In his artistic practice, MITCHELL ANDERSON looks at the gray areas of our daily realities – from the presence of violence in our lives from the moment of birth to collective objectifications that we wrap ourselves with in online discourses. As the artist’s solo show Sonnet at the Bernheim gallery in London comes to a close next week, he spoke to us about coding and encoding information in his work, hunting for objects with wonky meaning, and Luigi Mangione’s shirtless photos.
Your latest exhibition Sonnet takes its name from a literary form. What about sonnets as a concept resonated with you while working on this body of work?
For the last ten years or so, every exhibition that I’ve had has been the classic single-room show. But this time around, the exhibition is spread across multiple floors and multiple rooms, and the way I plan things is a little bit weird – I don’t plan them visually and make models; I do it textually and have a document that lists all the rooms and floors. So when I was planning which works would be shown in which spaces, I started to think about how a poem can be [written] with repetitions, with slight changes, with a twist – thinking about the rhythm within each room and the rhythm of the entire space. So when it came to thinking of a title, I thought that it made sense.
Working textually is perhaps linked to your attraction towards coding, which is a big part of your playing cards series that you have been developing for the past ten years. What makes you want to come back to this medium again and again?
I think that the reason I return to it is that there’s a really interesting twist that happens for me with it. I’ll see a new set of cards and start thinking about how to get across what’s not pictured on them into the piece through a code. I initially started those pieces when I bought a ton of playing card packs in Hong Kong that had Princess Diana on them with all of her different looks. And then I was playing around with them and figuring out a code so that I could spell texts out of them. I thought I was a genius when I figured it out, but then I Googled it and learned that it already exists. [Laughs] You know, in totalitarian environments, we could be at a bar, and I could pass you a message using the cards and then quickly shuffle them so that it’s gone. And so, when I was thinking about Princess Diana, I thought that the code should have something in it that’s not in the pictures. You have these playing cards of this very famous woman that feature everything in her life, excepting missing the very important part, which was her death. So the original Princess Diana pieces that I started with would have something to do with the car crash.
When I see a new deck of cards, I’m always thinking of what text could be coded with it. That’s probably why I continue making them. But also, the reason why I’m so excited about them is that the code lets me step back, and I can claim that I have no impact on the composition – I didn’t come up with it, the text did. It’s always interesting for me to not know what’s going to happen and how the piece is going to look.
You went from Princess Diana to Luigi Mangione, creating decks of cards featuring found shirtless images of him that people have been thirsting over online, which are used for one of the works in the show. Why did you decide to use him as a symbol? What is the code there?

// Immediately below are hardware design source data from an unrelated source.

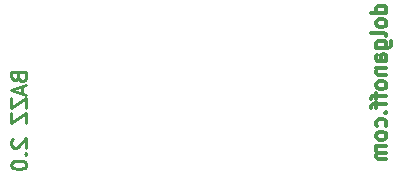
<source format=gbo>
G04 #@! TF.FileFunction,Legend,Bot*
%FSLAX46Y46*%
G04 Gerber Fmt 4.6, Leading zero omitted, Abs format (unit mm)*
G04 Created by KiCad (PCBNEW 4.0.4+e1-6308~48~ubuntu16.04.1-stable) date Fri Oct 14 22:16:02 2016*
%MOMM*%
%LPD*%
G01*
G04 APERTURE LIST*
%ADD10C,0.100000*%
%ADD11C,0.279400*%
%ADD12C,0.300000*%
G04 APERTURE END LIST*
D10*
D11*
X156119286Y-102386190D02*
X156179762Y-102567619D01*
X156240238Y-102628095D01*
X156361190Y-102688571D01*
X156542619Y-102688571D01*
X156663571Y-102628095D01*
X156724048Y-102567619D01*
X156784524Y-102446666D01*
X156784524Y-101962857D01*
X155514524Y-101962857D01*
X155514524Y-102386190D01*
X155575000Y-102507143D01*
X155635476Y-102567619D01*
X155756429Y-102628095D01*
X155877381Y-102628095D01*
X155998333Y-102567619D01*
X156058810Y-102507143D01*
X156119286Y-102386190D01*
X156119286Y-101962857D01*
X156421667Y-103172381D02*
X156421667Y-103777143D01*
X156784524Y-103051428D02*
X155514524Y-103474762D01*
X156784524Y-103898095D01*
X155514524Y-104200476D02*
X155514524Y-105047142D01*
X156784524Y-104200476D01*
X156784524Y-105047142D01*
X155514524Y-105410000D02*
X155514524Y-106256666D01*
X156784524Y-105410000D01*
X156784524Y-106256666D01*
X155635476Y-107647619D02*
X155575000Y-107708095D01*
X155514524Y-107829047D01*
X155514524Y-108131428D01*
X155575000Y-108252381D01*
X155635476Y-108312857D01*
X155756429Y-108373333D01*
X155877381Y-108373333D01*
X156058810Y-108312857D01*
X156784524Y-107587143D01*
X156784524Y-108373333D01*
X156663571Y-108917619D02*
X156724048Y-108978095D01*
X156784524Y-108917619D01*
X156724048Y-108857143D01*
X156663571Y-108917619D01*
X156784524Y-108917619D01*
X155514524Y-109764286D02*
X155514524Y-109885238D01*
X155575000Y-110006190D01*
X155635476Y-110066667D01*
X155756429Y-110127143D01*
X155998333Y-110187619D01*
X156300714Y-110187619D01*
X156542619Y-110127143D01*
X156663571Y-110066667D01*
X156724048Y-110006190D01*
X156784524Y-109885238D01*
X156784524Y-109764286D01*
X156724048Y-109643333D01*
X156663571Y-109582857D01*
X156542619Y-109522381D01*
X156300714Y-109461905D01*
X155998333Y-109461905D01*
X155756429Y-109522381D01*
X155635476Y-109582857D01*
X155575000Y-109643333D01*
X155514524Y-109764286D01*
D12*
X187264524Y-96943333D02*
X185994524Y-96943333D01*
X187204048Y-96943333D02*
X187264524Y-96822380D01*
X187264524Y-96580476D01*
X187204048Y-96459523D01*
X187143571Y-96399047D01*
X187022619Y-96338571D01*
X186659762Y-96338571D01*
X186538810Y-96399047D01*
X186478333Y-96459523D01*
X186417857Y-96580476D01*
X186417857Y-96822380D01*
X186478333Y-96943333D01*
X187264524Y-97729524D02*
X187204048Y-97608571D01*
X187143571Y-97548095D01*
X187022619Y-97487619D01*
X186659762Y-97487619D01*
X186538810Y-97548095D01*
X186478333Y-97608571D01*
X186417857Y-97729524D01*
X186417857Y-97910952D01*
X186478333Y-98031904D01*
X186538810Y-98092381D01*
X186659762Y-98152857D01*
X187022619Y-98152857D01*
X187143571Y-98092381D01*
X187204048Y-98031904D01*
X187264524Y-97910952D01*
X187264524Y-97729524D01*
X187264524Y-98878572D02*
X187204048Y-98757619D01*
X187083095Y-98697143D01*
X185994524Y-98697143D01*
X186417857Y-99906667D02*
X187445952Y-99906667D01*
X187566905Y-99846190D01*
X187627381Y-99785714D01*
X187687857Y-99664762D01*
X187687857Y-99483333D01*
X187627381Y-99362381D01*
X187204048Y-99906667D02*
X187264524Y-99785714D01*
X187264524Y-99543810D01*
X187204048Y-99422857D01*
X187143571Y-99362381D01*
X187022619Y-99301905D01*
X186659762Y-99301905D01*
X186538810Y-99362381D01*
X186478333Y-99422857D01*
X186417857Y-99543810D01*
X186417857Y-99785714D01*
X186478333Y-99906667D01*
X187264524Y-101055715D02*
X186599286Y-101055715D01*
X186478333Y-100995238D01*
X186417857Y-100874286D01*
X186417857Y-100632381D01*
X186478333Y-100511429D01*
X187204048Y-101055715D02*
X187264524Y-100934762D01*
X187264524Y-100632381D01*
X187204048Y-100511429D01*
X187083095Y-100450953D01*
X186962143Y-100450953D01*
X186841190Y-100511429D01*
X186780714Y-100632381D01*
X186780714Y-100934762D01*
X186720238Y-101055715D01*
X186417857Y-101660477D02*
X187264524Y-101660477D01*
X186538810Y-101660477D02*
X186478333Y-101720953D01*
X186417857Y-101841906D01*
X186417857Y-102023334D01*
X186478333Y-102144286D01*
X186599286Y-102204763D01*
X187264524Y-102204763D01*
X187264524Y-102990954D02*
X187204048Y-102870001D01*
X187143571Y-102809525D01*
X187022619Y-102749049D01*
X186659762Y-102749049D01*
X186538810Y-102809525D01*
X186478333Y-102870001D01*
X186417857Y-102990954D01*
X186417857Y-103172382D01*
X186478333Y-103293334D01*
X186538810Y-103353811D01*
X186659762Y-103414287D01*
X187022619Y-103414287D01*
X187143571Y-103353811D01*
X187204048Y-103293334D01*
X187264524Y-103172382D01*
X187264524Y-102990954D01*
X186417857Y-103777144D02*
X186417857Y-104260954D01*
X187264524Y-103958573D02*
X186175952Y-103958573D01*
X186055000Y-104019049D01*
X185994524Y-104140002D01*
X185994524Y-104260954D01*
X186417857Y-104502858D02*
X186417857Y-104986668D01*
X187264524Y-104684287D02*
X186175952Y-104684287D01*
X186055000Y-104744763D01*
X185994524Y-104865716D01*
X185994524Y-104986668D01*
X187143571Y-105410001D02*
X187204048Y-105470477D01*
X187264524Y-105410001D01*
X187204048Y-105349525D01*
X187143571Y-105410001D01*
X187264524Y-105410001D01*
X187204048Y-106559049D02*
X187264524Y-106438096D01*
X187264524Y-106196192D01*
X187204048Y-106075239D01*
X187143571Y-106014763D01*
X187022619Y-105954287D01*
X186659762Y-105954287D01*
X186538810Y-106014763D01*
X186478333Y-106075239D01*
X186417857Y-106196192D01*
X186417857Y-106438096D01*
X186478333Y-106559049D01*
X187264524Y-107284763D02*
X187204048Y-107163810D01*
X187143571Y-107103334D01*
X187022619Y-107042858D01*
X186659762Y-107042858D01*
X186538810Y-107103334D01*
X186478333Y-107163810D01*
X186417857Y-107284763D01*
X186417857Y-107466191D01*
X186478333Y-107587143D01*
X186538810Y-107647620D01*
X186659762Y-107708096D01*
X187022619Y-107708096D01*
X187143571Y-107647620D01*
X187204048Y-107587143D01*
X187264524Y-107466191D01*
X187264524Y-107284763D01*
X187264524Y-108252382D02*
X186417857Y-108252382D01*
X186538810Y-108252382D02*
X186478333Y-108312858D01*
X186417857Y-108433811D01*
X186417857Y-108615239D01*
X186478333Y-108736191D01*
X186599286Y-108796668D01*
X187264524Y-108796668D01*
X186599286Y-108796668D02*
X186478333Y-108857144D01*
X186417857Y-108978096D01*
X186417857Y-109159525D01*
X186478333Y-109280477D01*
X186599286Y-109340953D01*
X187264524Y-109340953D01*
M02*

</source>
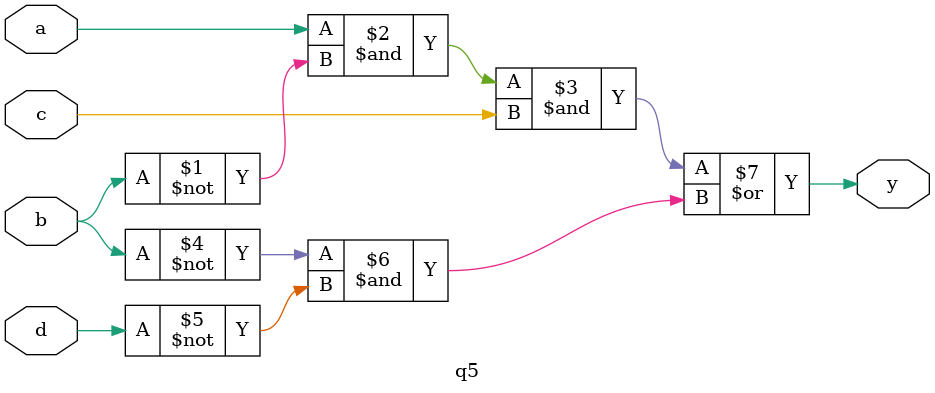
<source format=v>
`timescale 1ns / 1ps
module q5(a,b,c,d,y);
input a,b,c,d;
output y;
assign y=(a&~b&c)|(~b&~d);
endmodule

</source>
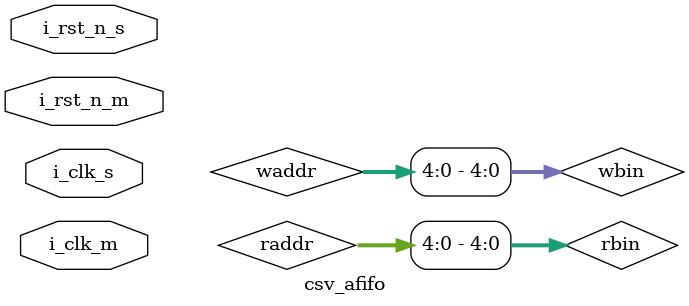
<source format=sv>
/*
11/05/2023: Sua interface fifo_stalvl.slv: bo input full, bo input empty
            Bo sung them tin hieu enable: enable_write, enable_read.
	
*/
module csv_afifo
    #(
	parameter WIDTH = 32,
	parameter DEPTH = 32
	)
	(
	// write domain clock
	input  i_clk_s,
	input  i_rst_n_s,
	dstm_intf.slv s_dstm,      
	// configure level for fifo
    fifo_stalvl.s_config s_config,
    // read domain clock
	input  i_clk_m,
	input  i_rst_n_m,
	dstm_intf.mst m_dstm,      
	// get status
	fifo_stalvl.mst m_stalvl     
	);
	parameter ASIZE = $clog2(DEPTH);
	logic [ASIZE : 0]     wq2_rptr, wptr;
	logic [ASIZE : 0]     rq2_wptr, rptr;
	logic [ASIZE - 1 : 0]  waddr, raddr;

	/*
	sync_r2w block 
	2 ff synchronizer to synchronize
	read poiter to write clock domain: active theo clock of write domain
	*/

	
	logic [ASIZE : 0] wq1_rptr;
	always_ff @(posedge i_clk_s or negedge i_rst_n_s)
	    begin
		    if(!i_rst_n_s)
			    begin
				    {wq1_rptr, wq2_rptr} <= 0;
				end
			else
			    begin
				    {wq2_rptr, wq1_rptr} <= {wq1_rptr, rptr};		
				end
		end
	/*
	sync_w2r block 
	2 ff synchronizer to synchronize
	write poiter to read poiter domain
	*/

	logic [ASIZE : 0] rq1_wptr;
	always_ff @(posedge i_clk_m or negedge i_rst_n_m)
	    begin
		    if(!i_rst_n_m)
			    begin
				    {rq2_wptr, rq1_wptr} <= 0;
				end
			else 
			    begin
				    {rq2_wptr, rq1_wptr} <= {rq1_wptr, wptr};
				end
		end
		
	//wprt_full block
	
	logic [ASIZE : 0] wbin;
	logic [ASIZE : 0] wgray_next, wbin_next, wgray_next_p1;
	logic             awfull_val, wfull_val;
	always_ff @(posedge i_clk_s or negedge i_rst_n_s)
	    begin
		    if(!i_rst_n_s)
			    begin
				    {wbin,wptr} <= 0;
				end
			else
			    begin
				    {wbin, wptr} <= {wbin_next, wgray_next};
				end
		end
	// Memory write-address pointer (okay to use binary to address memory)
	always_comb
	    begin
		    waddr         = wbin[ASIZE - 1 : 0];
			wbin_next     = wbin + (s_dstm.valid & ~m_stalvl.full);
			wgray_next    =  (wbin_next >> 1 ) ^ wbin_next;
			wgray_next_p1 = ( (wbin_next + s_config.almostfull) >> 1 ) ^ (wbin_next + s_config.almostfull);    // thay doi gia tri almostfull tai day
			wfull_val     = (wgray_next == { ~wq2_rptr[ASIZE : ASIZE - 1], wq2_rptr[ASIZE - 2 : 0]}) ? 1 : 0;
			awfull_val    = (wgray_next_p1 == {~wq2_rptr[ASIZE : ASIZE - 1], wq2_rptr[ASIZE - 2 : 0]}) ? 1 : 0;
		end
	always_ff @(posedge i_clk_s or negedge i_rst_n_s)
	    begin
		    if(!i_rst_n_s)
			    begin
			        m_stalvl.almostfull     <= 0;
				    m_stalvl.full      <= 0;
				end
			else
			    begin
			        m_stalvl.almostfull     <= awfull_val;
				    m_stalvl.full      <= wfull_val;
				end
				
		end
	
	//rprt empty	
	
	logic [ASIZE : 0] rbin;
	logic [ASIZE : 0] rgray_next, rbin_next, rgray_next_m1;
	logic             arempty_val, rempty_val;

    always_ff @(posedge i_clk_m or negedge i_rst_n_m)
	    begin
		    if(!i_rst_n_m)
				{rbin, rptr} <= 0;
			else
			    {rbin, rptr} <= {rbin_next, rgray_next};
		end
	// Memory read-address pointer (okay to use binary to address memory)
	always_comb
	    begin
		    raddr         = rbin[ASIZE - 1 : 0];
			if(m_dstm.ready & ~m_stalvl.empty) rbin_next     = rbin + 1;
            else rbin_next     = rbin;			
			//rbin_next     = rbin + (m_dstm.ready & ~m_stalvl.empty);
			rgray_next    = (rbin_next >> 1) ^ rbin_next;
			rgray_next_m1 = ( (rbin_next + s_config.almostempty ) >> 1 ) ^ (rbin_next + s_config.almostempty);   // thay doi gia tri almostempty tai day
		
		end
	
	// fifo empty when the next rprt == synchronized wprt or on reset;
	always_comb
	    begin 
		    rempty_val   = (rgray_next    == rq2_wptr) ? 1 : 0;
			arempty_val  = (rgray_next_m1 == rq2_wptr) ? 1 : 0;		
		end
	always_ff @(posedge i_clk_m or negedge i_rst_n_m)
	    begin
		    if(!i_rst_n_m)
			    begin
				    m_stalvl.almostempty  <= 0;
					m_stalvl.empty         <= 1;
				end
			else
			    begin
				    m_stalvl.almostempty <= arempty_val;
					m_stalvl.empty       <= rempty_val;
				end
		end
	/*
	fifo memory
	*/
	logic    [WIDTH - 1 : 0] fifo_mem [0: DEPTH - 1];
	
	                // write data
	always_ff @(posedge i_clk_s or negedge i_rst_n_s)
	    begin
		    if(!i_rst_n_s)
			    begin
				end
			else if(s_dstm.valid && !m_stalvl.full)
			    fifo_mem[waddr] <= s_dstm.data;
		end
	                   // read data
	always_comb
	    begin
		    if(m_dstm.ready)
			     m_dstm.data = fifo_mem[raddr];		
		end	
	always_comb
	    begin
            s_dstm.ready         = ~m_stalvl.full;	
			m_dstm.valid         = ~m_stalvl.empty;
			
		end
endmodule: csv_afifo
</source>
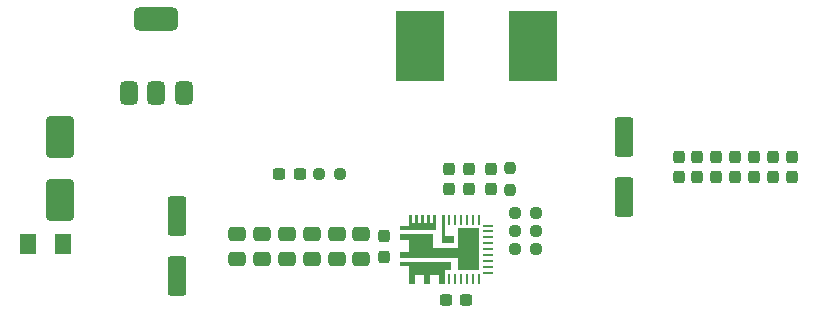
<source format=gbr>
%TF.GenerationSoftware,KiCad,Pcbnew,9.0.4*%
%TF.CreationDate,2025-09-17T13:52:31+02:00*%
%TF.ProjectId,switching_psu,73776974-6368-4696-9e67-5f7073752e6b,rev?*%
%TF.SameCoordinates,Original*%
%TF.FileFunction,Paste,Top*%
%TF.FilePolarity,Positive*%
%FSLAX46Y46*%
G04 Gerber Fmt 4.6, Leading zero omitted, Abs format (unit mm)*
G04 Created by KiCad (PCBNEW 9.0.4) date 2025-09-17 13:52:31*
%MOMM*%
%LPD*%
G01*
G04 APERTURE LIST*
G04 Aperture macros list*
%AMRoundRect*
0 Rectangle with rounded corners*
0 $1 Rounding radius*
0 $2 $3 $4 $5 $6 $7 $8 $9 X,Y pos of 4 corners*
0 Add a 4 corners polygon primitive as box body*
4,1,4,$2,$3,$4,$5,$6,$7,$8,$9,$2,$3,0*
0 Add four circle primitives for the rounded corners*
1,1,$1+$1,$2,$3*
1,1,$1+$1,$4,$5*
1,1,$1+$1,$6,$7*
1,1,$1+$1,$8,$9*
0 Add four rect primitives between the rounded corners*
20,1,$1+$1,$2,$3,$4,$5,0*
20,1,$1+$1,$4,$5,$6,$7,0*
20,1,$1+$1,$6,$7,$8,$9,0*
20,1,$1+$1,$8,$9,$2,$3,0*%
G04 Aperture macros list end*
%ADD10C,0.000000*%
%ADD11RoundRect,0.237500X0.250000X0.237500X-0.250000X0.237500X-0.250000X-0.237500X0.250000X-0.237500X0*%
%ADD12RoundRect,0.237500X-0.300000X-0.237500X0.300000X-0.237500X0.300000X0.237500X-0.300000X0.237500X0*%
%ADD13RoundRect,0.237500X-0.237500X0.300000X-0.237500X-0.300000X0.237500X-0.300000X0.237500X0.300000X0*%
%ADD14RoundRect,0.250000X-0.550000X1.412500X-0.550000X-1.412500X0.550000X-1.412500X0.550000X1.412500X0*%
%ADD15RoundRect,0.250001X-0.462499X-0.624999X0.462499X-0.624999X0.462499X0.624999X-0.462499X0.624999X0*%
%ADD16RoundRect,0.250000X0.475000X-0.337500X0.475000X0.337500X-0.475000X0.337500X-0.475000X-0.337500X0*%
%ADD17R,0.508000X0.812800*%
%ADD18R,0.254000X0.812800*%
%ADD19R,0.812800X0.254000*%
%ADD20R,0.812800X0.304800*%
%ADD21R,0.812800X0.508000*%
%ADD22RoundRect,0.237500X0.237500X-0.300000X0.237500X0.300000X-0.237500X0.300000X-0.237500X-0.300000X0*%
%ADD23RoundRect,0.250000X0.550000X-1.412500X0.550000X1.412500X-0.550000X1.412500X-0.550000X-1.412500X0*%
%ADD24R,4.100000X6.000000*%
%ADD25RoundRect,0.375000X0.375000X-0.625000X0.375000X0.625000X-0.375000X0.625000X-0.375000X-0.625000X0*%
%ADD26RoundRect,0.500000X1.400000X-0.500000X1.400000X0.500000X-1.400000X0.500000X-1.400000X-0.500000X0*%
%ADD27RoundRect,0.237500X0.237500X-0.250000X0.237500X0.250000X-0.237500X0.250000X-0.237500X-0.250000X0*%
%ADD28RoundRect,0.250000X0.900000X-1.500000X0.900000X1.500000X-0.900000X1.500000X-0.900000X-1.500000X0*%
G04 APERTURE END LIST*
D10*
%TO.C,U1*%
G36*
X149102154Y-100314040D02*
G01*
X149914954Y-100314040D01*
X149914954Y-100923640D01*
X148848154Y-100923640D01*
X148848154Y-98520800D01*
X149102154Y-98520800D01*
X149102154Y-100314040D01*
G37*
G36*
X152002834Y-103181700D02*
G01*
X150224834Y-103181700D01*
X150224834Y-102153000D01*
X145342954Y-102153000D01*
X145342954Y-101645000D01*
X146099874Y-101645000D01*
X146099874Y-100682340D01*
X145342954Y-100682340D01*
X145342954Y-100174340D01*
X148144574Y-100174340D01*
X148144574Y-101322420D01*
X150224834Y-101322420D01*
X150224834Y-99676500D01*
X152002834Y-99676500D01*
X152002834Y-103181700D01*
G37*
G36*
X149625394Y-103179160D02*
G01*
X149109774Y-103179160D01*
X149109774Y-104337400D01*
X148601774Y-104337400D01*
X148601774Y-103616040D01*
X147857554Y-103616040D01*
X147857554Y-104337400D01*
X147349554Y-104337400D01*
X147349554Y-103616040D01*
X146607874Y-103616040D01*
X146607874Y-104337400D01*
X146099874Y-104337400D01*
X146099874Y-102810860D01*
X145342954Y-102810860D01*
X145342954Y-102506060D01*
X149625394Y-102506060D01*
X149625394Y-103179160D01*
G37*
G36*
X146356414Y-99226920D02*
G01*
X146602794Y-99226920D01*
X146602794Y-98520800D01*
X146856794Y-98520800D01*
X146856794Y-99226920D01*
X147103174Y-99226920D01*
X147103174Y-98520800D01*
X147357174Y-98520800D01*
X147357174Y-99226920D01*
X147603554Y-99226920D01*
X147603554Y-98520800D01*
X147857554Y-98520800D01*
X147857554Y-99226920D01*
X148101394Y-99226920D01*
X148101394Y-98520800D01*
X148355394Y-98520800D01*
X148355394Y-99780640D01*
X145342954Y-99780640D01*
X145342954Y-99475840D01*
X146102414Y-99475840D01*
X146102414Y-98520800D01*
X146356414Y-98520800D01*
X146356414Y-99226920D01*
G37*
%TD*%
D11*
%TO.C,R1*%
X138450000Y-95100000D03*
X140275000Y-95100000D03*
%TD*%
D12*
%TO.C,C10*%
X136825000Y-95100000D03*
X135100000Y-95100000D03*
%TD*%
D13*
%TO.C,C12*%
X175300000Y-95362500D03*
X175300000Y-93637500D03*
%TD*%
%TO.C,C18*%
X176900000Y-95362500D03*
X176900000Y-93637500D03*
%TD*%
%TO.C,C16*%
X168900000Y-95362500D03*
X168900000Y-93637500D03*
%TD*%
%TO.C,C14*%
X172100000Y-95362500D03*
X172100000Y-93637500D03*
%TD*%
%TO.C,C17*%
X178500000Y-95362500D03*
X178500000Y-93637500D03*
%TD*%
D14*
%TO.C,C11*%
X164249354Y-91962500D03*
X164249354Y-97037500D03*
%TD*%
D13*
%TO.C,C13*%
X173700000Y-95362500D03*
X173700000Y-93637500D03*
%TD*%
%TO.C,C15*%
X170500000Y-95362500D03*
X170500000Y-93637500D03*
%TD*%
D15*
%TO.C,F1*%
X116787500Y-101000000D03*
X113812500Y-101000000D03*
%TD*%
D16*
%TO.C,C4*%
X133649354Y-102236500D03*
X133649354Y-100161500D03*
%TD*%
D17*
%TO.C,U1*%
X146353874Y-103931000D03*
X147603554Y-103931000D03*
X148855774Y-103931000D03*
D18*
X149475534Y-103931000D03*
X149973374Y-103931000D03*
X150473754Y-103931000D03*
X150974134Y-103931000D03*
X151474514Y-103931000D03*
X151974894Y-103931000D03*
D19*
X152759754Y-103428080D03*
X152759754Y-102930240D03*
X152759754Y-102429860D03*
X152759754Y-101929480D03*
X152759754Y-101429100D03*
X152759754Y-100928720D03*
X152759754Y-100428340D03*
X152759754Y-99927960D03*
X152759754Y-99430120D03*
D18*
X151974894Y-98927200D03*
X151474514Y-98927200D03*
X150974134Y-98927200D03*
X150473754Y-98927200D03*
X149973374Y-98927200D03*
X149475534Y-98927200D03*
X148975154Y-98927200D03*
X148228394Y-98927200D03*
X147730554Y-98927200D03*
X147230174Y-98927200D03*
X146729794Y-98927200D03*
X146229414Y-98927200D03*
D20*
X145749354Y-99628240D03*
D21*
X145749354Y-100428340D03*
X145749354Y-101899000D03*
D20*
X145749354Y-102658460D03*
%TD*%
D16*
%TO.C,C6*%
X137849354Y-102236500D03*
X137849354Y-100161500D03*
%TD*%
%TO.C,C5*%
X135749354Y-102236500D03*
X135749354Y-100161500D03*
%TD*%
D11*
%TO.C,R5*%
X156874354Y-98399000D03*
X155049354Y-98399000D03*
%TD*%
%TO.C,R3*%
X156874354Y-101399000D03*
X155049354Y-101399000D03*
%TD*%
D12*
%TO.C,C1*%
X149192054Y-105730120D03*
X150917054Y-105730120D03*
%TD*%
D22*
%TO.C,C2*%
X143949354Y-102061500D03*
X143949354Y-100336500D03*
%TD*%
D13*
%TO.C,C19*%
X153049354Y-94636500D03*
X153049354Y-96361500D03*
%TD*%
D11*
%TO.C,R4*%
X156874354Y-99899000D03*
X155049354Y-99899000D03*
%TD*%
D23*
%TO.C,C9*%
X126449354Y-103736500D03*
X126449354Y-98661500D03*
%TD*%
D13*
%TO.C,C21*%
X149449354Y-94636500D03*
X149449354Y-96361500D03*
%TD*%
D16*
%TO.C,C8*%
X142039354Y-102236500D03*
X142039354Y-100161500D03*
%TD*%
D24*
%TO.C,L1*%
X147050000Y-84200000D03*
X156550000Y-84200000D03*
%TD*%
D25*
%TO.C,U3*%
X122400000Y-88212500D03*
X124700000Y-88212500D03*
D26*
X124700000Y-81912500D03*
D25*
X127000000Y-88212500D03*
%TD*%
D16*
%TO.C,C7*%
X139949354Y-102236500D03*
X139949354Y-100161500D03*
%TD*%
D13*
%TO.C,C20*%
X151149354Y-94636500D03*
X151149354Y-96361500D03*
%TD*%
D27*
%TO.C,R2*%
X154649354Y-96411500D03*
X154649354Y-94586500D03*
%TD*%
D16*
%TO.C,C3*%
X131549354Y-102236500D03*
X131549354Y-100161500D03*
%TD*%
D28*
%TO.C,D1*%
X116500000Y-97300000D03*
X116500000Y-91900000D03*
%TD*%
M02*

</source>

Well, I am also a human male. [Laughs] I knew probably within 24 hours of those first photos coming out that I could make those cards because they would work with my show. In the exhibition, there are three other works that are made with cards featuring gay porn stars from the early 2000s. And with Luigi, he was simultaneously an object and an idea, right? What he did and what he stood for combined perfectly with his looks the second it happened. And that linked to how I think about those vintage porn cards where they are both depicting people and objects, they exist in this in-between uncanny zone. It’s hard for me to imagine that any of them are real people. And I think it’s equally hard for me to imagine that Luigi Mangione is too [in a way].
It's interesting to think of Luigi as a modern porn star, and the fact that we’re overlooking the violence part that surrounds him…
It’s a very gray situation, it’s more gray than either of the sides – people supporting him versus people wanting to incriminate him – allows it [to be]. And I’m really attracted to those unsettled areas in my life and work. We’re very imperfect as a society and as creatures, and I think we’re made by these gray areas.
The gray area of violence is something that’s a big part of the ready mades section in the exhibition, which focuses on uncovering the presence of violence in our lives from birth to death. Tell me more about these three works.
All of those sculptures come from part of my studio practice that consists of looking for objects, either online or in person. And so, I was going through about four billion objects on this hospital supply site when I found the Circumstraint Newborn Immobilizer. I thought that it was a great object because even if you didn’t know what the object was exactly used for, you could not confuse its purpose [of restricting movement]. It’s kind of a beautiful object, but it’s just so violent. And then the fact that the straps are baby blue makes you immediately realize what baby goes in there. We are given all this information that we encode. That’s my obsession with the objects that exist in this world, the fact that there’s so much information left inside of them. If you look at them, there are just a lot of small confusing choices that make sense at the time, but they compound to psychotic choices. That’s also true with the jockstrap that’s showcased in the next sculpture – not one of the choices made was wrong while producing it [per se], but all of them together create this really weird dynamic where you’re trying to support Ukraine through selling this jockstrap that’s blue and yellow. There’s no negative choice made by a single person, but the world is so wonky that the amalgamation of these little choices makes these really amazing signifiers appear.